July 4th, 2017, 03:02 AM  #4 
Banned Camp Joined: Jul 2010 Posts: 118 Thanks: 0  These are separate proofs
This is separate proof. Square circumference.......c Square diagonal............... d Subject  Squares: c 1 = 3 mm , c 2 = 137 mm Prove that: c 1 \ c 2 = d 1 \ d 2 and this is separate proof Circle circumference .......... c Circle diameter .................. d Subject  Circles: c 1 = 3 mm , c 2 = 137 mm Prove that: c 1 \ c 2 = d 1 \ d 2 Thanks 
July 4th, 2017, 07:13 AM  #5 
Banned Camp Joined: Jul 2010 Posts: 118 Thanks: 0  The proof of the squares
Square circumference.......c Square diagonal............... d Subject  Squares: c 1 = 3 mm , c 2 = 137 mm Prove that: c 1 : c 2 = d 1 : d 2 c 1 = 3 , d 1 = root of 2 *( 3 : 4 ) c 2 = 137 , d 2 = root of 2 *( 137 : 4 ) c 1 : c 2 = 3 : 137 d 1 : d 2 = root of 2 *( 3 : 4 ) : root of 2 *(137 : 4) = 3 : 137 Now remains to present the proof of circles Circle circumference.......c Circle diameter............... d Subject  Circles: c 1 = 3 mm , c 2 = 137 mm Prove that: c 1 : c 2 = d 1 : d 2 
July 4th, 2017, 07:28 AM  #6 
Math Team Joined: Dec 2013 From: Colombia Posts: 6,972 Thanks: 2295 Math Focus: Mainly analysis and algebra 
Euclid and Archimedes each proved both of those statements.
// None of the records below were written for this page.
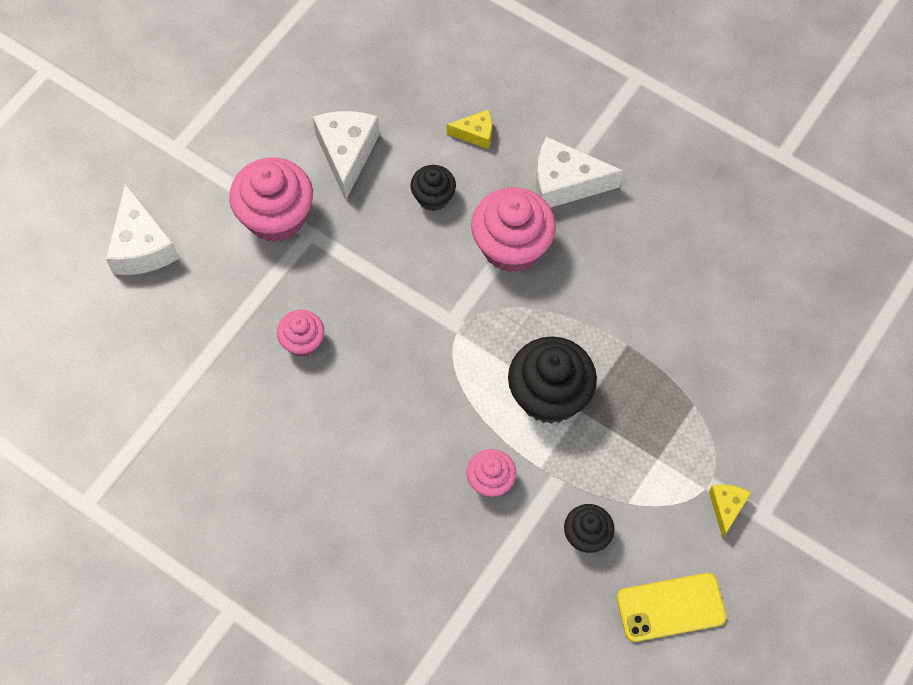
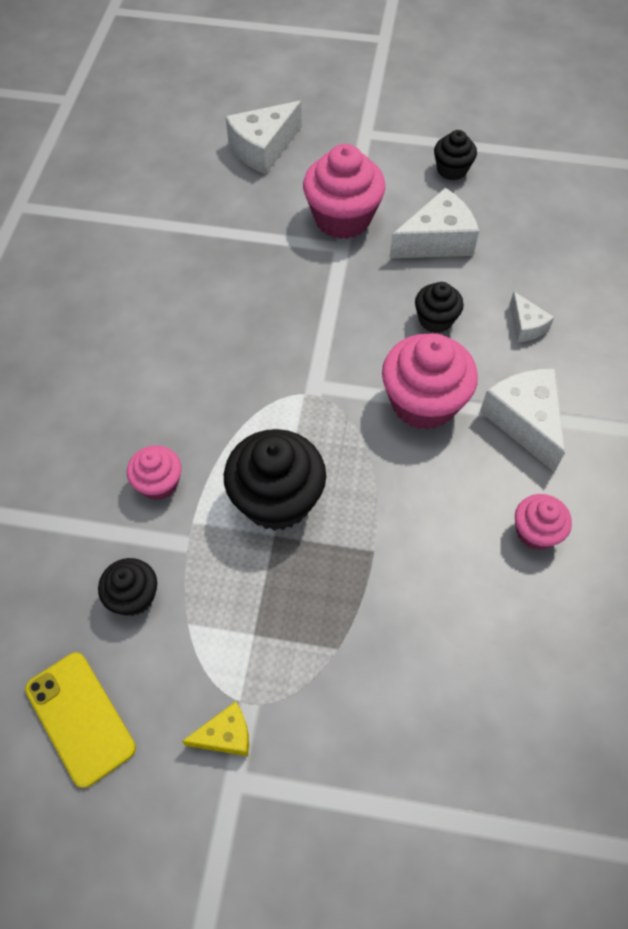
camera: 65 degrees right, 5 degrees down
(268, 99) = (452, 170): none -> black cupcake
(303, 342) = (232, 283): pink cupcake -> pink cupcake (535, 532)
(475, 134) = (526, 326): yellow cheese -> white cheese

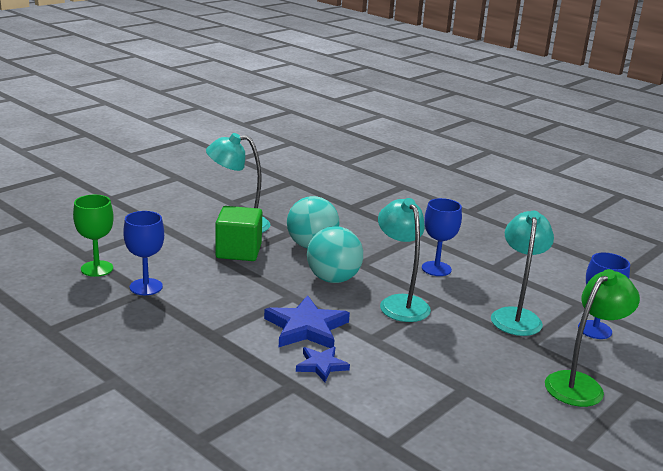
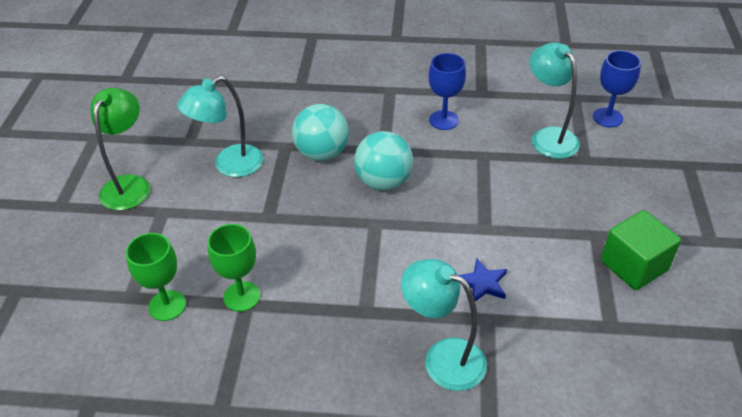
camera: 35 degrees left, 20 degrees up
(146, 287) = (242, 296): blue goblet -> green goblet
(238, 251) = (269, 199): green cube -> green cube (633, 266)
(306, 328) = (426, 250): blue star -> none
(400, 303) = (460, 176): turquoise lamp -> turquoise lamp (443, 358)
(581, 384) = (654, 178): green lamp -> green lamp (129, 185)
July 4th, 2017, 07:40 AM  #7 
Banned Camp Joined: Jul 2010 Posts: 118 Thanks: 0  Euclid proved about a squares
Archimedes did not prove about circles.

July 4th, 2017, 07:57 AM  #8 
Math Team Joined: Dec 2013 From: Colombia Posts: 6,972 Thanks: 2295 Math Focus: Mainly analysis and algebra 
I understand that he did, via similar triangles and limits. Euclid certainly proved it anyway.

July 4th, 2017, 08:14 AM  #9 
Banned Camp Joined: Jul 2010 Posts: 118 Thanks: 0  Right, Euclid proved about squares
but Archimedes did not prove, about circles The proof of circles c 1 : c 2 = d 1 : d 2 , simply does not exist. 
July 4th, 2017, 08:46 AM  #10 
Math Team Joined: Dec 2013 From: Colombia Posts: 6,972 Thanks: 2295 Math Focus: Mainly analysis and algebra 
Yes it does. I linked an example in one of your threads the other day. I'm not surprised that you don't accept it because you refuse to accept $\pi$ as a constant, but that's your problem not anyone else's.